Dr. Cordonnier also left his Argentine corn crop estimate unchanged at 22.5 MMT, but says he doesn't expect all the intended acres to be planted at this late date. "It’s also going to be very hard for this late-planted corn to achieve a normal yield potential," he says.



DROUGHT TAKING HOLD IN MATO GROSSO... Meteorologist Gail Martell of MartellCropProjections.com says exceptionally dry conditions in December are unusual for Mato Grosso -- Brazil's leading soybean production state. Typically, December is the wettest month of the summer, but dryness and hot temps are a threat to the crops.

Martell says the extended forecast calls for dryness to extend in early January in Mato Grosso, but for generous rains in the southern Brazil states of Parana, Rio Grande do Sul and Mato Grosso do Sul. "The weather is not all bad for soybeans as the southern three states make up 38% of Brazil soybeans," she notes.

Dr. Cordonnier also takes note of the recent dry pattern, saying, "The recent weather in the state (Mato Grosso) has been drier than normal, which is aiding in the harvest activity, but potentially harmful for soybeans now filling pods. Some areas of the state have gone 20 days or more without rain. The harvest pace in Mato Grosso should continue to pick up over the next few weeks if the weather cooperates with harvest activities."



FISCAL CLIFF PACKAGE COVERAGE... President Barack Obama has resumed his vacation in Hawaii, but he is expected to sign off on the fiscal cliff package the Senate and House passed yesterday, as he has voiced support of the bill. We covered the main points as they pertain to Pro Farmer Members in "First Thing Today." But for more extensive coverage of the tax and spending provisions along with details of the package relative to the farm bill, see Washington Consultant Jim Wiesemeyer's Inside Washington Today column at www.profarmer.com.
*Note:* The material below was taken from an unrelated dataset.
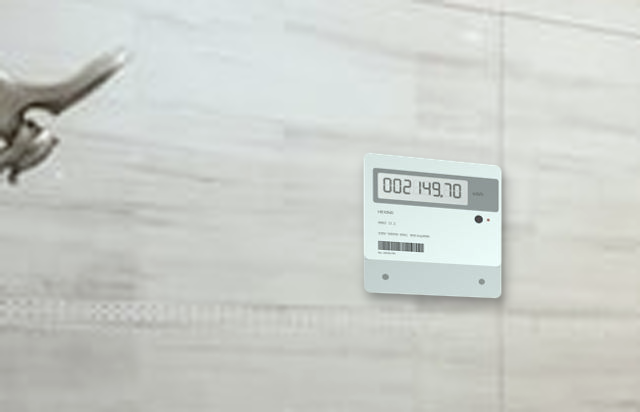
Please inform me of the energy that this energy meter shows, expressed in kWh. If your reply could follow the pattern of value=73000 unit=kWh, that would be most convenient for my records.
value=2149.70 unit=kWh
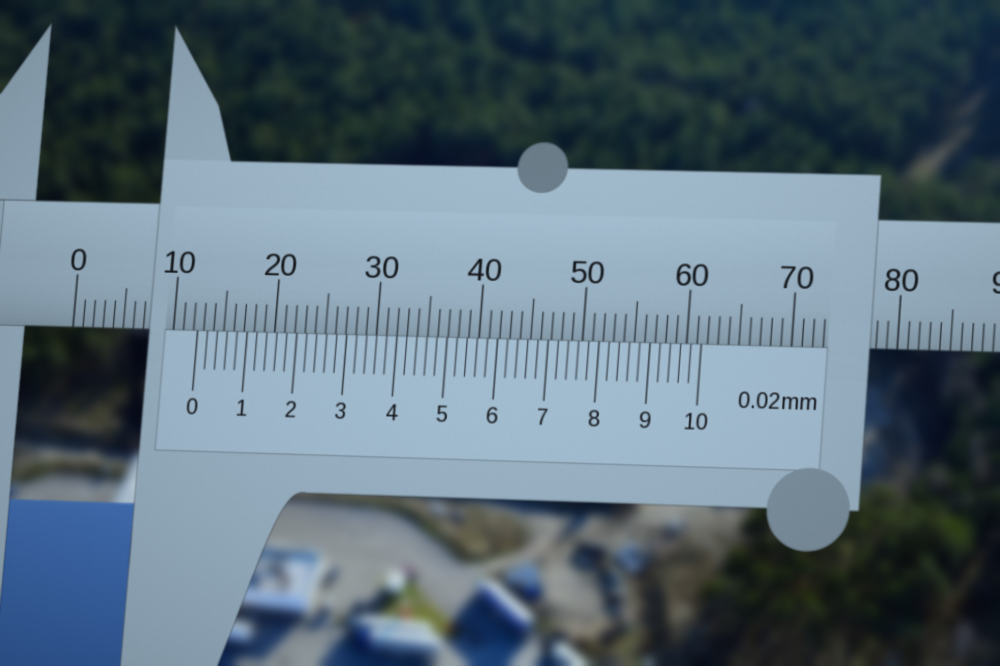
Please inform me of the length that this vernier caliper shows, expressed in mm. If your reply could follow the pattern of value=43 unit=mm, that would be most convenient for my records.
value=12.4 unit=mm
While the measure extended Bush-era tax brackets for those individuals with income under $400,000 and for families with income below $450,000, the measure will lead to less take-home pay for most Americans as it ends the two-percentage-point payroll tax cut. Thus, the employee portion of the social security tax will rise from 4.2% to 6.2%. This translates to an increase of nearly $200 per month for an individual earning the 2013 maximum cap of $113,700 or more.
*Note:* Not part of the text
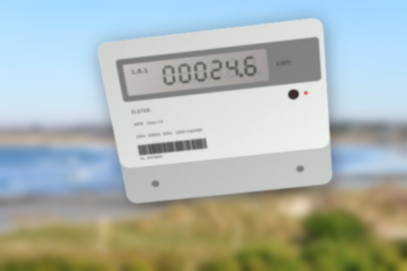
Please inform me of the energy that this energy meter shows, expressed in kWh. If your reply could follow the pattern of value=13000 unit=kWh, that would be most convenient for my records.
value=24.6 unit=kWh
CORN: Hedgers are 100% sold in the cash market, with cash-only marketers 75% priced on 2012-crop. Get current with advised 2012-crop cash sales. With December 2013 corn futures violating support around the $6.00 level, be prepared to begin 2013-crop marketings with a light forward contract sale and/or hedge.

BEANS: Hedgers are 100% sold in the cash market, with cash-only marketers 75% priced on 2012-crop. Hedgers and cash-only marketers should get current with advised cash sales. Be prepared to start 2013-crop marketings if November 2013 futures violate support at the November lows as doing so would open sharp downside risk.

WHEAT: Hedgers and cash-only marketers have 75% of 2012-crop sold in the cash market. Get current with advised sales, but given crop struggles in the Plains and other areas around the world, we don't want to get too aggressive with cash sales at this time.

COTTON: Hedgers and cash-only marketers have 50% of expected 2012-crop production sold in the cash market. With futures moving back to the upper end of the broad, sideways trading range, it's recommended you get current with advised sales. The likelihood of a sharp drop in cotton acres next year is keeping us from advising 2013-crop sales at this time.

CATTLE: Fed cattle producers should continue to carry all risk in the cash market as supply fundamentals are bullish and demand is solid. Feeder cattle buyers and sellers carry all risk in the cash market for now, although feeder cattle buyer should be prepared to hedge a portion of needs as technicals have improved.

HOGS: Hog producers should continue to carry risk in the cash market. But we are watching for signs of a top as nearby futures are at prices that have historically capped buying interest.

FEED: Carry all corn-for-feed and meal risk in the cash market for now. Consider extending your feed needs in the cash market in response to recent price pressure on corn and meal futures. We'll wait on solid signs futures have bottomed before aggressively extending coverage.